Almost 750,000 people missed the midnight 31 January deadline for filing their tax return this year.
As reported by The Guardian, HM Revenue & Customs (HMRC) said almost 10.7 million taxpayers had submitted their self-assessment return before the deadline, but around 745,500 were still outstanding. Those people now run the risk of a £100 fine.
Angela MacDonald, the department’s director general for customer services, said: “If you’re one of the small number that missed the deadline, please submit your return now to avoid further penalties. We really don’t want penalties, we just want tax returns.”
If you’re one of the 6.5% who missed the deadline, here’s everything you need to know about what to do next.
Anyone required to file a return who misses the deadline receives an automatic £100 fine from HMRC – if you have an online account, this penalty will be added to it.
The fine is imposed regardless of whether you owe tax or not. If you fail to file within three months – that is, by the end of April – HMRC can then impose additional fines.
The penalties for late tax returns are:
• an initial £100 fixed penalty, which applies even if there is no tax to pay, or if the tax due is paid on time
• after 3 months, additional daily penalties of £10 per day, up to a maximum of £900
• after 6 months, a further penalty of 5% of the tax due or £300, whichever is greater
• after 12 months, another 5% or £300 charge, whichever is greater
A HMRC spokesman said that not all of those who failed to file on time would pay a penalty.
Those who have a reasonable excuse – for example, they were unable to submit their form because they had to go to hospital or a close relative died – may be able to avoid a fine, provided they get their return in as soon as possible.
However, HMRC says it will not waive penalties for those who find the Self Assessment system too difficult to use or who did not receive an official reminder. Ridiculous excuses such as your wife having seen aliens will also not hold much weight.

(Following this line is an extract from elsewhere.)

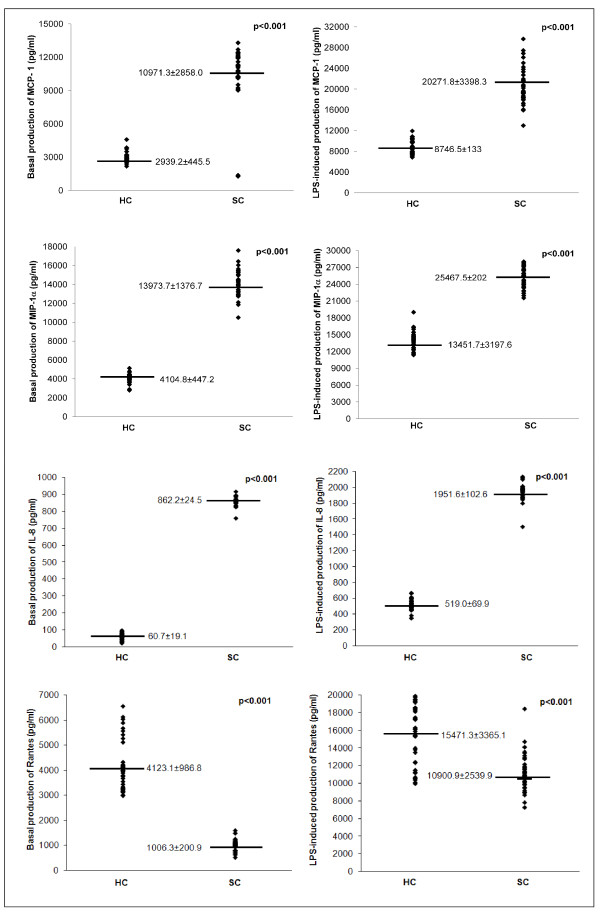
Comparison of chemokine production between SC patients and healthy controls. MCP-1, MIP-1α, IL-8 and RANTES release by non-stimulated and LPS-stimulated PBMC (pg/ml/106 cells) from 40 healthy controls (HC) and 51 schizophrenic (SC) patients. Supernatants were collected, stored at -80°C until analysis than measured for MCP-1, MIP-1α, IL-8 and IL-18 concentration using a commercial enzyme-linked immunosorbent assay (ELISA). All samples for a given assay were analyzed in duplicate at the same time. The ELISA values (in duplicates for each sample) have an error range lower than 10%. The variation coefficient of both inter-assay and intra-assay was <5%. Each data point represents the release of MCP-1, MIP-1α, IL-8 and RANTES from each patient. Horizontal bars indicate group mean values.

If you do wish to appeal against a penalty, you’ll need to fill out what’s called an SA370 form.
If you haven’t filed yet, now is the time to act, otherwise the fines and interest will keep building up.
If you’re already registered for Self Assessment online, all you need is financial information for the 2016/17 tax year, such as your annual accounts and/or P60, plus details of investment profits, savings interest, pension contributions, etc.
If you aren’t registered yet, you need to start this process right away – but it can take several days or weeks to register because HMRC needs to send you an activation code in the post. Visit HMRC’s website now for more information.
Registering for Self Assessment is probably the most difficult part of the process. Once you’re registered, filing your returns in the future should be far more straightforward.
Keep any information you’ll need for future returns in a safe place, as well as your username and password for online, and make a note to file your next return well in advance of next year’s Self Assessment deadline.
You can file your return at any time after the current tax year ends on 5 April.